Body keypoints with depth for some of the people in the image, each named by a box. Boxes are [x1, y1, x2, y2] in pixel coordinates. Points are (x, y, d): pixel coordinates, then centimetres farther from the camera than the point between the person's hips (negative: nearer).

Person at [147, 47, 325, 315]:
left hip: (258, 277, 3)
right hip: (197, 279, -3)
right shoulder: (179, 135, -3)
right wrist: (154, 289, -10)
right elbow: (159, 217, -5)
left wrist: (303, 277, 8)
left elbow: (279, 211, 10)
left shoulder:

++++

» TASK REQUIREMENTS
Turn the records above into a JSON list of strings with one string per line, and drop any blank lines.

» SOLVED PROBLEM
[
  "Body keypoints with depth for some of the people in the image, each named by a box. Boxes are [x1, y1, x2, y2] in pixel coordinates. Points are (x, y, d): pixel coordinates, then centimetres farther from the camera than the point between the person's hips (negative: nearer).",
  "Person at [147, 47, 325, 315]:",
  "left hip: (258, 277, 3)",
  "right hip: (197, 279, -3)",
  "right shoulder: (179, 135, -3)",
  "right wrist: (154, 289, -10)",
  "right elbow: (159, 217, -5)",
  "left wrist: (303, 277, 8)",
  "left elbow: (279, 211, 10)",
  "left shoulder:"
]